Resmi ve düzenli olarak ilk defa at yarışları 17. yüzyılda İngiltere ve sonrasında Kuzey Amerika’da düzenlenmiştir. Bu ilk dönemden sonra standartları belirlenmiş, kurallar bütünü oluşmuş ve zaman içerisinde uluslararası bir spor dalına dönüşmüştür. İlk defa 1900 Yaz Olimpiyatları’nda binicilik, olimpik bir spor dalı olarak tüm dünyanın gündemine girmiştir ve 1912 Stockholm olimpiyatları ile birlikte ise at terbiyesi, engel atlama ve üç günlük yarış branşlarıyla uluslararası bir boyut kazanmıştır. Bu üç branş sonraki olimpiyatlarda atlı sporların temeli olarak yerleşmiştir.

Günümüzde safkan ya da yarımkan atlarla gerçekleştirilen at yarışları düz ve engelli koşu olmak üzere iki ayrı dala ayrılır. Düz koşularda en hızlı ve değerli özel yarış atları kullanılır. Düz koşu yarışmalarının ödülleri oldukça yüksek rakamlara ulaşır. Engel atlama yarışlarında ise daha yaşlı ve daha iri olan atlar birbirleriyle daha yüksek engelleri zıplayarak geçme konusunda yarışırlar. At yarışları üzerine bahis oynanabildiği için bu sektör tüm dünyada milyarlarca dolarlık bir hacim yaratmakta ve birçok insanın binicilik sporu hakkında bilgi sahibi olmasını sağlamaktadır.

Ülkemizde At Yarışları

Türkiye’de ilk at yarışının, 2. Osmanlı Padişahı Orhan Bey’in Bursa’yı fethetmesinde sonraki dönemde gerçekleştirildiğine dair kanıtlar vardır.  17. yüzyılda Edirne’de ve İstanbul’daki Yıldız Köşkü bahçesinde at yarışları birçok izleyicinin katılımıyla gerçekleştirilmiştir. 19. yüzyılda ise o günkü adı Makriköy olan Bakırköy’de Şeyhülislam Veli Efendinin vakfettiği Çırpıcıçayırı adlı bölgede at yarışları düzenlenmiş, 1911 yılında ise bu arazi hipodroma dönüştürülerek kullanılmaya başlanmıştır.
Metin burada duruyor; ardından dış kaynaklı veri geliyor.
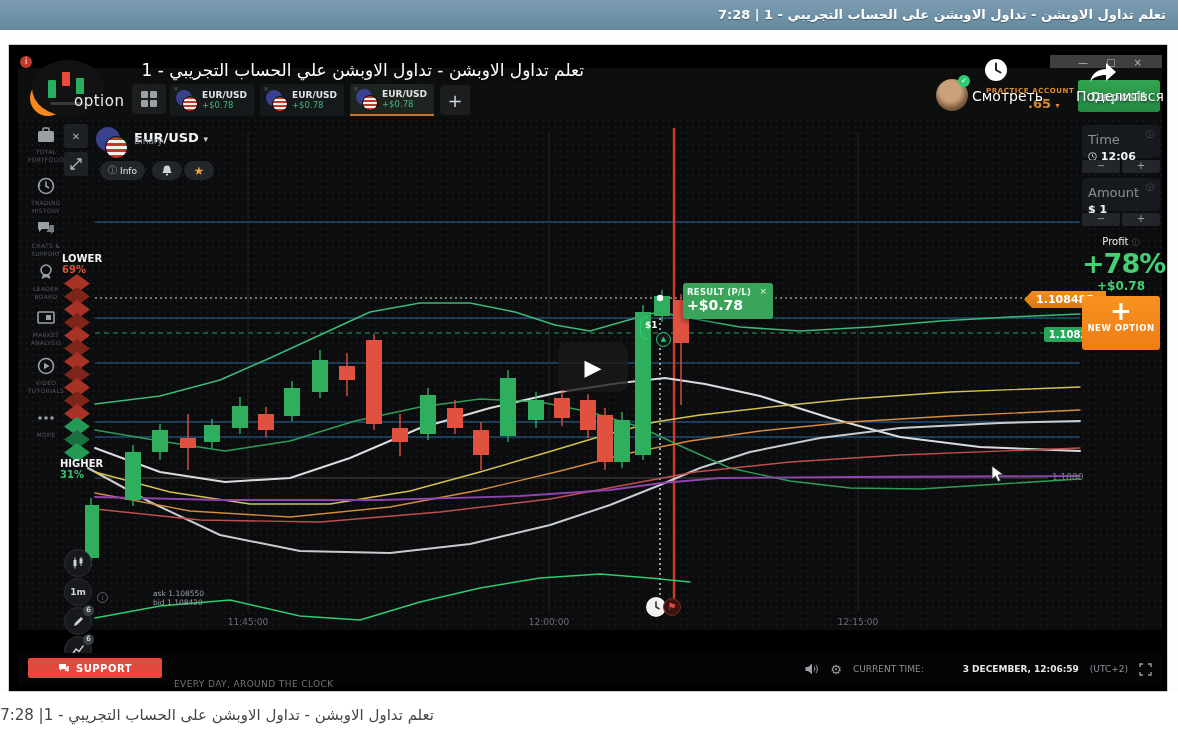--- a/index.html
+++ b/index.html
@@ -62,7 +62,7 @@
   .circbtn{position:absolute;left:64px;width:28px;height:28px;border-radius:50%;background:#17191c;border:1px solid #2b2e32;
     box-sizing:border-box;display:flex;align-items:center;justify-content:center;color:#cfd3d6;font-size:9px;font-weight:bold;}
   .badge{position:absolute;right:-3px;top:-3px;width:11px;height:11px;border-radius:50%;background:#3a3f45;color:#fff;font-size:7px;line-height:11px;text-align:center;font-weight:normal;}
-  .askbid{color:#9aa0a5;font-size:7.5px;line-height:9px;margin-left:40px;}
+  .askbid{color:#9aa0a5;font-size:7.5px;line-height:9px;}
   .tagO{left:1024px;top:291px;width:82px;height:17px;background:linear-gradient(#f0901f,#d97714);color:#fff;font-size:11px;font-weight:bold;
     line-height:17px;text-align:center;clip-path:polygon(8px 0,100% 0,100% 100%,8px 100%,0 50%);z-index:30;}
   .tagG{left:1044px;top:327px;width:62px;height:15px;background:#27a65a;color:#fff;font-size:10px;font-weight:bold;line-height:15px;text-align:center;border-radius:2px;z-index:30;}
Ayrıca Osmanlı’da mesire alanlarıyla ünlü Kâğıthane bölgesinde de at yarışları yapılırdı.

Cumhuriyet’ten sonraki dönemde düzenli şekilde gerçekleştirilen yarışların ilki 1924 tarihlidir. Mustafa Kemal Atatürk adına düzenlenen Gazi Koşusu 1927’de başlamış ve günümüze kadar düzenli bir şekilde gerçekleştirilmiştir. Bu nedenle de ülkemizdeki en ünlü at yarışıdır. Türkiye Jokey Kulübü İstanbul ve Ankara haricinde başka şehirlerimizde de son derece ilgi gören yarışlar düzenlemektedir. Cumhurbaşkanlığı Kupası, Başbakanlık Kupası ve Türkiye Büyük Millet Meclisi koşusu da düzenlenmektedir ki bu isimlerden de anlaşılacağı üzere Türkiye Cumhuriyeti Devleti at yarışlarına ayrı bir önem göstermekte ve en önemli kurumları adına yarışanlara ödüller vermektedir.

At yarışlarının düzenlenmesi biniciliğe, at yetiştiriciliğine ve at terbiyeciliğine ilginin artmasını sağlamaktadır. Tüm dünyada binicilik sporu ve alt dallarında düzenlenen bu yarışlar sayesinde binicilik yeni nesiller tarafından da sevilip benimsenerek aktarılabilmiştir. At, insanlık tarihi boyunca tüm dünyada hem savaşta hem de ulaşım, iletişim, ticaret ve tarım gibi barışçıl uğraşlarda çok önemli bir rol oynamış, ardından da saygın bir spor dalına dönüşerek kendi geleneğini korumaya devam etmiştir. Memlük Atlı Spor Kulübü olarak 2017’den beri insanlık tarihinin bu en eski spor geleneğinin devamını sağlama konusundaki çabalarımızla gurur duyuyoruz. Yeni nesillere biniciliğin güzelliklerini ve faydalarını aktarmayı bir borç biliyor ve bu büyük gelenek içerisinde kendimize düşen rolü en iyi şekilde oynamaya çalışıyoruz. Balıkesir’in Erdek ilçesindeki modern tesisimizde binicilik sporu ile tanışmak ve kendinizi geliştirmek için her türlü hizmeti sunuyoruz.